About 200 years ago, its large, wine-red fruits were quite common, but today they represent only about 1% of all cocoa in the world. Because it is more prone to disease, producers preferred to bet on another type: Forastero. Currently, Criollo plantations are in Venezuela and we can highlight three important subtypes: Ocumare 61, Chuao and Porcelain.


Varieties of Cocoa: where the taste of chocolate begins

Photo by Julia Androshchuk at Unsplash

Also known as bulk, which in Portuguese would be “by volume” or “in bulk”, is the most common and least appreciated variety. Generally, this type of cocoa gives chocolate a more bitter, earthy flavor. Because it is more resistant to disease and requires less care, this cocoa, originally from Amazon, was planted in many parts of the world – with emphasis on African plantations.

Today, its yellow and rounded fruits represent about 90% of the world’s plantations. Forastero cocoa is commonly used for commercial chocolates, especially those that carry a lot of sugar, an ingredient that helps to mask its bitter taste. Among the main subtypes, we can mention Cundeamor, Calabacillo and Amelonado – the latter grown in Brazil.

As every rule has exceptions, in the Ecuador there is a subtype of Forastero cocoa called Arriba, known for its delicate flavors and used in the production of fine chocolates.


Varieties of Cocoa: where the taste of chocolate begins

Photo by Tetiana Bykovets at Unsplash

Trinitario is the perfect marriage between the two varieties of cocoa.

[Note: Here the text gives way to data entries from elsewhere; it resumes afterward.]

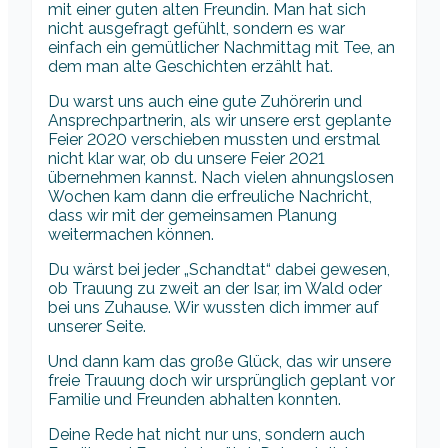
mit einer guten alten Freundin. Man hat sich
nicht ausgefragt gefühlt, sondern es war
einfach ein gemütlicher Nachmittag mit Tee, an
dem man alte Geschichten erzählt hat.
Du warst uns auch eine gute Zuhörerin und
Ansprechpartnerin, als wir unsere erst geplante
Feier 2020 verschieben mussten und erstmal
nicht klar war, ob du unsere Feier 2021
übernehmen kannst. Nach vielen ahnungslosen
Wochen kam dann die erfreuliche Nachricht,
dass wir mit der gemeinsamen Planung
weitermachen können.
Du wärst bei jeder „Schandtat“ dabei gewesen,
ob Trauung zu zweit an der Isar, im Wald oder
bei uns Zuhause. Wir wussten dich immer auf
unserer Seite.
Und dann kam das große Glück, das wir unsere
freie Trauung doch wir ursprünglich geplant vor
Familie und Freunden abhalten konnten.
Deine Rede hat nicht nur uns, sondern auch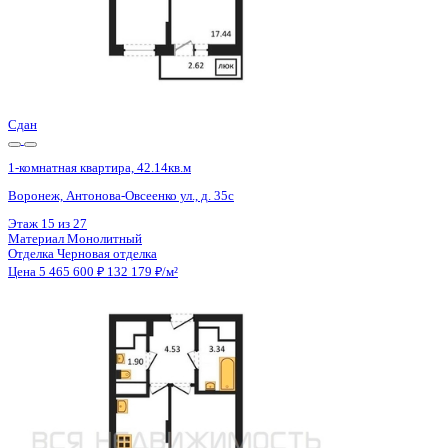
Сдан
1-комнатная квартира, 42.14кв.м
Воронеж, Антонова-Овсеенко ул., д. 35с
Этаж
26 из 27
Материал
Монолитный
Отделка
Черновая отделка
Цена 5 465 600 ₽
132 179 ₽/м²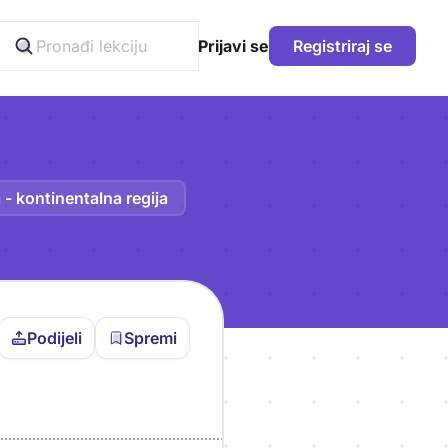
Prijavi se
Registriraj se
- kontinentalna regija
Podijeli
Spremi
vljen da bi pohranio
icu!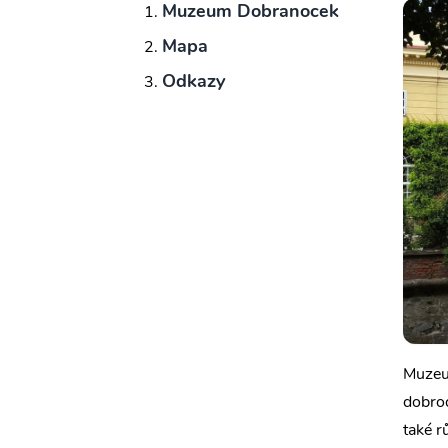
Muzeum Dobranocek
Mapa
Odkazy
Muzeum
dobrod
také r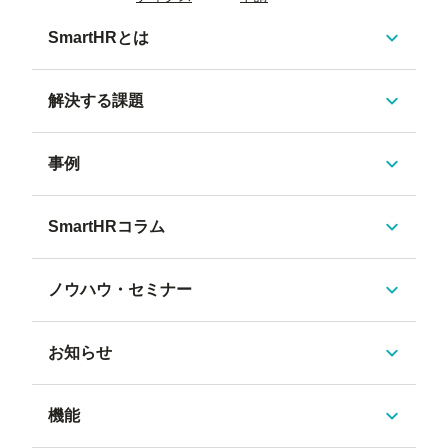
SmartHRとは
解決する課題
事例
SmartHRコラム
ノウハウ・セミナー
お知らせ
機能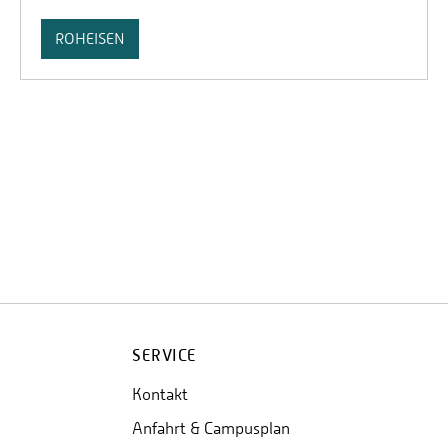
ROHEISEN
SERVICE
Kontakt
Anfahrt & Campusplan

On the one hand, it is more resistant to diseases, such as Forastero, and on the other hand, it offers fine and delicate flavors, such as Criollo.

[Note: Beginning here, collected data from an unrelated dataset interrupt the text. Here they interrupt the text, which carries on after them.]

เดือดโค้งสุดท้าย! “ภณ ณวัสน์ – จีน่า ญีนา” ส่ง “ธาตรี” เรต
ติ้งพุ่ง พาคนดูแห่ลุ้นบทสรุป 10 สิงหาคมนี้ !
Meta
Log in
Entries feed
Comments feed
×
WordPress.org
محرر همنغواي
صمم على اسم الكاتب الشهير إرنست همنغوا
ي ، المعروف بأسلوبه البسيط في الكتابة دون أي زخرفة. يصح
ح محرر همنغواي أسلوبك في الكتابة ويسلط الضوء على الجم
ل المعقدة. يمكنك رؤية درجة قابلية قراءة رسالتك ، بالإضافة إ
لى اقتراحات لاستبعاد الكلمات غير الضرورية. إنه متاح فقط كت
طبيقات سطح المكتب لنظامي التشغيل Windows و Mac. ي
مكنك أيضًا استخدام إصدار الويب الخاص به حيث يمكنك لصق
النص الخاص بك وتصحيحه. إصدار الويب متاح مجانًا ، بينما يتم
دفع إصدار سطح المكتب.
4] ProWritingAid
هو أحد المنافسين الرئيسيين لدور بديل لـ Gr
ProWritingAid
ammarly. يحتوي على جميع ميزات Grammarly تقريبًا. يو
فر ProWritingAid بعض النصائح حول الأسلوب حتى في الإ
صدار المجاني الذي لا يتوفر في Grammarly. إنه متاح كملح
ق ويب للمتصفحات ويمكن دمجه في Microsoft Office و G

Its first fruits are believed to have been born on Trinidad Island (in Trinidad and Tobago). After natural disasters destroyed the Criollo plantations in 1727, producers planted Forastero cocoa at the site. But instead of trees growing from the latter, the genetics of the two varieties were mixed and gave rise to Trinitario. Its plantations can be found in countries like Sri Lanka, Cameroon, New Guinea, Hawaii and Venezuela.

Some well-known subtypes are Carenero and Caribbean River (both from Venezuelan soil). In Brazil, we also have Trinitarian cocoa plantations mainly in the Bahia region.

Not just any supermarket that sells chocolates of unique origin (made with just one variety of grain). Usually, you need to look in specialized stores or chocolate stores.

I love to taste bars with different types of cocoa and compare them. I think it’s a great exercise for train the taste. The cool thing is to write down which flavors you identified in each of them – for example, floral, fruity, earthy, tobacco, honey, etc. – and which one you like best. Try you too! The only risk is falling deeply in love with the most expensive chocolates – hehehe!